Please write out, exactly, every line of the listing from its first line through the one that includes "standards of EU".

RAW DATA below:

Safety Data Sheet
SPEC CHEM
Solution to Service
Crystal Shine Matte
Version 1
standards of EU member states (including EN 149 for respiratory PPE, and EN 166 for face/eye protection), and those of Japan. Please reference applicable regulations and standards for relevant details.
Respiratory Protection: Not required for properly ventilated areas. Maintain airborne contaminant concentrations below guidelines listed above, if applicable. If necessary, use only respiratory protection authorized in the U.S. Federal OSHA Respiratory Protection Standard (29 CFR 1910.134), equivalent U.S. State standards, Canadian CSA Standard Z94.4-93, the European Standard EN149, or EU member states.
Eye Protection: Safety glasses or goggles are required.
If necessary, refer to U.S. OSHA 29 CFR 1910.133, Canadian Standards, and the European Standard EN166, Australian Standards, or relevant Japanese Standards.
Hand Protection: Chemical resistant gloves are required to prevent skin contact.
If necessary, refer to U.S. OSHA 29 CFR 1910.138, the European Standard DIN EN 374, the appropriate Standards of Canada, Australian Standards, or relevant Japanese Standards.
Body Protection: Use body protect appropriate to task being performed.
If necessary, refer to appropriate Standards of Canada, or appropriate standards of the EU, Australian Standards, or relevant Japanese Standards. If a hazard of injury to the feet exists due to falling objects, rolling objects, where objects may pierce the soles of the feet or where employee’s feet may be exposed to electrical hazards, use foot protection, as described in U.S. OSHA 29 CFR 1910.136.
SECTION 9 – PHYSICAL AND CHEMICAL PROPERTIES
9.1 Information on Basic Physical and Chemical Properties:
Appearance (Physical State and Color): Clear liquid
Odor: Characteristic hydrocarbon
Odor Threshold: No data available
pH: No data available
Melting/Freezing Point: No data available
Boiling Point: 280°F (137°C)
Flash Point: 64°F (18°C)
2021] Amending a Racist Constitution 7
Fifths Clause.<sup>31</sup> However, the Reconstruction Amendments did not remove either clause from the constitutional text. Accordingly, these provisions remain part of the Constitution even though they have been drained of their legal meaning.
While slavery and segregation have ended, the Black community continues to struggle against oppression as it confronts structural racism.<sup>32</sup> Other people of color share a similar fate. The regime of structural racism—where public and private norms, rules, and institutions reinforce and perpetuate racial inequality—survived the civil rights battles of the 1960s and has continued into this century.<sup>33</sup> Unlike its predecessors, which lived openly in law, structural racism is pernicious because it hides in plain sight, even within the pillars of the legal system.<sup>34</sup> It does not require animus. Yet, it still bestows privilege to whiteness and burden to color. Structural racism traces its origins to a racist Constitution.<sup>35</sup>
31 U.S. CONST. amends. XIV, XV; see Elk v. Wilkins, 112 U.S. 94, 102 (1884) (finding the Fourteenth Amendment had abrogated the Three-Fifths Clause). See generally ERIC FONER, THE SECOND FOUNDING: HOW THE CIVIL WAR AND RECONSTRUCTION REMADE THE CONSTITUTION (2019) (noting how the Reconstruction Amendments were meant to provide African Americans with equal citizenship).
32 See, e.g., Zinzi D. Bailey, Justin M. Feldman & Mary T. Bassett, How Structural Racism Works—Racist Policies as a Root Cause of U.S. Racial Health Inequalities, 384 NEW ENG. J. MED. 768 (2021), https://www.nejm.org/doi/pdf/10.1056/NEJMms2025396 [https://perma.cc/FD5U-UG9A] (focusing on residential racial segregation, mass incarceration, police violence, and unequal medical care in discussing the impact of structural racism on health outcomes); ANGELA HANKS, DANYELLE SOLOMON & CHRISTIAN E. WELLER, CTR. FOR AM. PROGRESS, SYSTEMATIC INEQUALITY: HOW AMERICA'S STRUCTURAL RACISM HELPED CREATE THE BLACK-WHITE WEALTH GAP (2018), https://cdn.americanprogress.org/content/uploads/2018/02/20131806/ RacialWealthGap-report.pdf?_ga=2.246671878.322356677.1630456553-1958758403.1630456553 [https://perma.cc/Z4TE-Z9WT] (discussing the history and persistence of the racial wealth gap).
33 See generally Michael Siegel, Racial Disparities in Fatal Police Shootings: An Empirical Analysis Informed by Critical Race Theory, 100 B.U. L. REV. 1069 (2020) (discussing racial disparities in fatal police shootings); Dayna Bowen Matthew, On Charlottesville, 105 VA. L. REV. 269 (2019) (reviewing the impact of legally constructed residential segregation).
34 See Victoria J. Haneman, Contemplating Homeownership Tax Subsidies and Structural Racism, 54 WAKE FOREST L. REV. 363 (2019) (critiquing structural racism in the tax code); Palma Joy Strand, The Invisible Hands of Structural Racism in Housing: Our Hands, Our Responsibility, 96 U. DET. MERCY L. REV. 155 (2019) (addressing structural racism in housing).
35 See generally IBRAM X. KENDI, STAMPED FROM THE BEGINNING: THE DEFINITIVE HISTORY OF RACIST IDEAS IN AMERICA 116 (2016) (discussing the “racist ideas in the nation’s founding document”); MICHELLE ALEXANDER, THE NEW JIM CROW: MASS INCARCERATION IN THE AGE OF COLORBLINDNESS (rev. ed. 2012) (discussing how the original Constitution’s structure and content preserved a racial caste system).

End of RAW DATA.

**WRITTEN ANSWER:**
Safety Data Sheet
SPEC CHEM
Solution to Service
Crystal Shine Matte
Version 1
standards of EU member states (including EN 149 for respiratory PPE, and EN 166 for face/eye protection), and those of Japan. Please reference applicable regulations and standards for relevant details.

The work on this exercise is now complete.